Fast Company struggles to kick a hacker out of its content management system days after initial breach.
Yesterday evening, iPhone users may have been surprised to see multiple push notifications from Apple News containing a racist slur and other obscene language. The notifications were triggered by Fast Company’s Apple News account, prompting Apple News to disable the publication’s news channel. As it turns out, a hacker who previously compromised the publication’s WordPress content management system (CMS) was behind the vulgar push notifications.
Breach Forums is a hacking website frequented by cybercriminals who buy and sell stolen data. It’s no surprise, then, that the hacker who compromised Fast Company’s CMS started a thread on Breach Forums announcing the hack and offering up stolen data. The hacker, who goes by the name “thrax,” claims to have stolen 6,737 employee records from the publication’s WordPress database. However, he says that he wasn’t able to access customer information.

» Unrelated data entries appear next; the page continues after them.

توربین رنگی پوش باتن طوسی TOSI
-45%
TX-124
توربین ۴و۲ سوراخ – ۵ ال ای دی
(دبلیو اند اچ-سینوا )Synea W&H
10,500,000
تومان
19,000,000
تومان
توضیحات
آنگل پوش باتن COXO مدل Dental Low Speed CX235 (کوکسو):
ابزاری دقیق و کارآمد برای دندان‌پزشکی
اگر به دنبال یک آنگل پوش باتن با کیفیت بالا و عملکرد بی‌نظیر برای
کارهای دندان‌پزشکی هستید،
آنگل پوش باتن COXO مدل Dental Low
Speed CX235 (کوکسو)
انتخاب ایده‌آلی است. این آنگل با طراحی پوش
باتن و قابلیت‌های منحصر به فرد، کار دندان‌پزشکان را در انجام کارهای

According to a second post by thrax, he gained access to Fast Company’s WordPress instance by discovering that the default password was “pizza123” and that at least a dozen accounts still had the default password. One of these accounts was an administrator account, giving the hacker high level permissions within the publication’s CMS. The hacker then used these privileges to access sensitive information, including authentication tokens, Apple News API keys, Amazon SES secrets, and a Slack webhook.